Sonya Schwartz, a senior policy attorney at the center, said that DACA passed in 2012, two years before Obamacare fully took effect, and “for those two years, we were waiting for clarification, hoping for the best.”
“But then unfortunately the Obama administration, through a regulation about high-risk pools, created the DACA exclusion basically saying that, yes, there is a deferred action category, but it doesn’t include DACA recipients,” Schwartz said.
“That was a big blow to immigrants, and really, really disappointing. Not only can you not get the subsidies in the marketplace if you have DACA, but you can’t even purchase a plan at full price in the marketplace.”
Mo Goldman, an immigration attorney from Tucson, said DACA recipients often “shy away from getting medical insurance because it’s too costly” and avoid the vulnerability of exposing their status to get health insurance.

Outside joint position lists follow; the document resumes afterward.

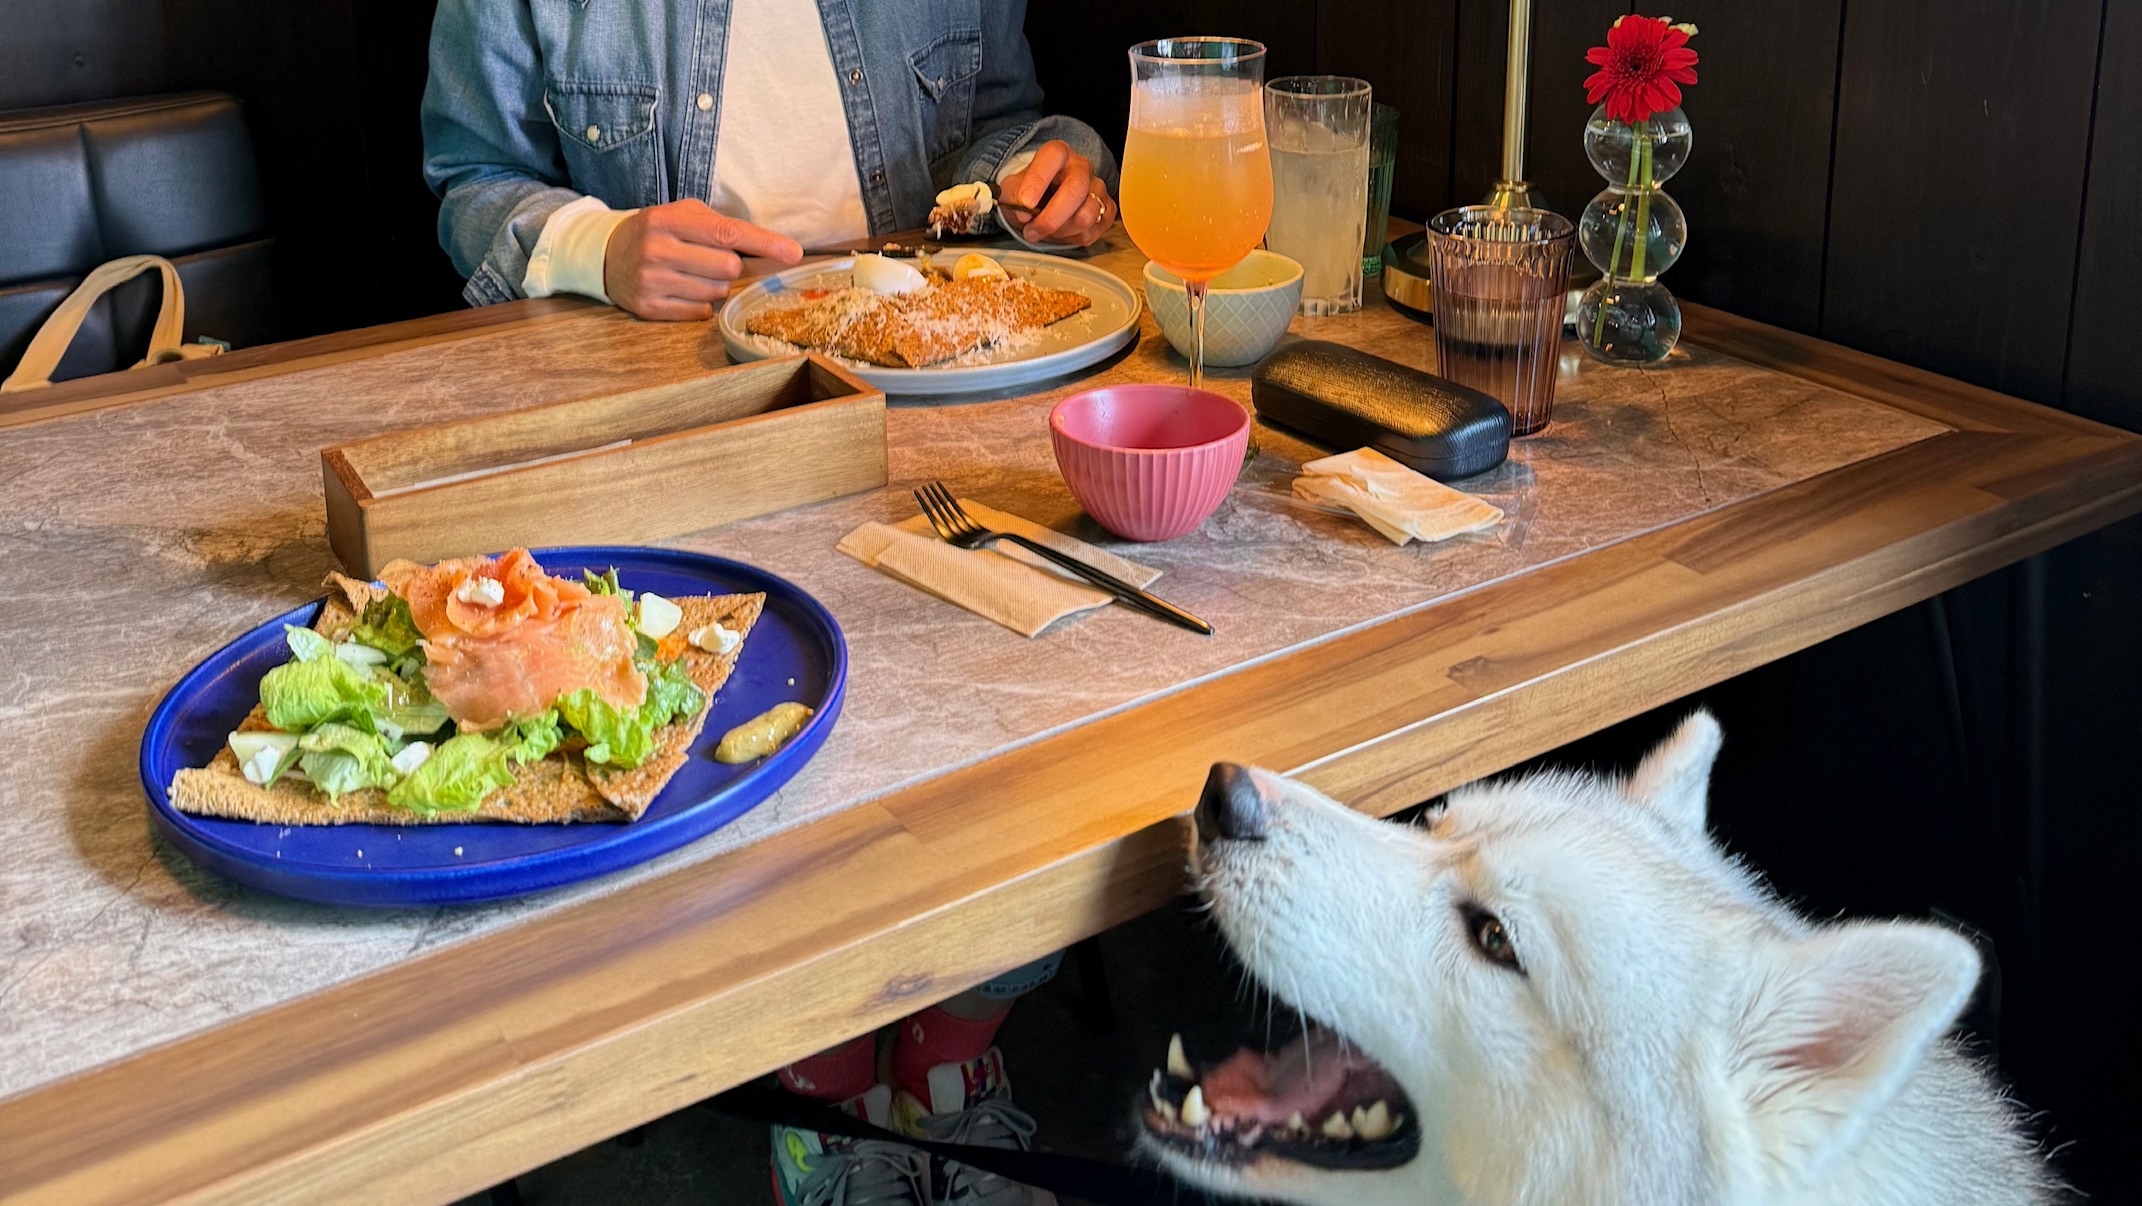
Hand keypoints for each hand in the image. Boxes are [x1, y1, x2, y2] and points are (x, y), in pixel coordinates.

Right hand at [602, 199, 801, 319]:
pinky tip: (684, 289)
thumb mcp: (682, 215)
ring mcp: (652, 281)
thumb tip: (772, 250)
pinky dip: (702, 304)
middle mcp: (659, 250)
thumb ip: (722, 227)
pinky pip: (700, 312)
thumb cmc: (657, 232)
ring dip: (716, 286)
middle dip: (730, 266)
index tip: (794, 253)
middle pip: (728, 268)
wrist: (605, 255)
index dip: (764, 244)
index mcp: (670, 220)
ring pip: (716, 293)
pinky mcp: (649, 307)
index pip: (728, 233)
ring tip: (693, 273)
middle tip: (711, 260)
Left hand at [997, 140, 1114, 247]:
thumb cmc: (1029, 193)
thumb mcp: (1012, 190)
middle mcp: (1082, 167)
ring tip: (1043, 231)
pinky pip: (1091, 232)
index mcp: (1058, 153)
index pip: (1053, 158)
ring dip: (1059, 232)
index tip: (1025, 203)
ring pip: (1085, 216)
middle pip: (1076, 190)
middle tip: (1031, 231)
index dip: (1038, 181)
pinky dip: (1071, 239)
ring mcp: (1098, 188)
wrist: (1043, 201)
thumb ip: (1014, 198)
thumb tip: (1025, 214)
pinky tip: (1059, 233)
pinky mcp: (1106, 211)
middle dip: (1051, 218)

But without insurance, a transplant is out of reach. According to a 2017 report by Milliman Research, a human-resources consulting firm, the average cost of a kidney transplant, just for the 30 days before the transplant to the 180 days after the surgery, is a staggering $414,800. And costly medications may be needed for a lifetime.
“If you’re rich, you can get a transplant,” Paul said. “If you have papers, you can get a transplant. That’s the only way.”
A childhood stolen by illness
Paul was never able to really be a kid.
“When we were little, we’d say, ‘Oh, you know he can’t go swimming.’ Whenever we were at a party we’d say, ‘Oh, we have to go because you have to be connected to your machine,'” his cousin Katia recalled.
In school, Paul kept his illness from his friends, hiding his catheter and medical equipment from the other children.
“I grew up where you can call the ‘hood, so I didn’t really like sympathy from anybody,” he said. “I never really told a lot of friends.”
Baby pictures show family celebrations spent with nurses and doctors in the hospital.
“If I go right now to (Phoenix Children’s), they all know me and my mom,” Paul said. “We’ve been through the whole hospital, basically, up and down.”
At 19, Paul had another health crisis. He felt chest pains and called an ambulance, but he said they refused to transport him because his emergency insurance would not cover it. (According to the Emergency AHCCCS website, “determination of whether a transport is an emergency is not based on the call to the provider but upon the recipient’s medical condition at the time of transport.”)
His father drove him to the hospital, where a nurse told Paul that not enough oxygen was getting to his brain.
“The last thing I remember when I passed out was my ma, in the waiting room, talking to the nurses, signing papers. And then I collapsed,” he said.
He was intubated and fell into a stabilized coma.
It was the second time Paul’s mother thought she was witnessing her son’s last days. She knows the only solution for his health problems lies out of reach.
“I feel, more than anything, powerless,” she said.
For now, Paul is working again and continues to get dialysis. His new job, in construction, requires him to get up at 3 a.m. on most days to get there on time. His new colleagues have nicknamed him “El Chapo,” after the Mexican cartel kingpin Joaquín Guzmán, who, at 5 feet 5 inches, is almost as short as Paul.
But Paul says he doesn’t mind the jabs. He needs the money, and the clock is ticking.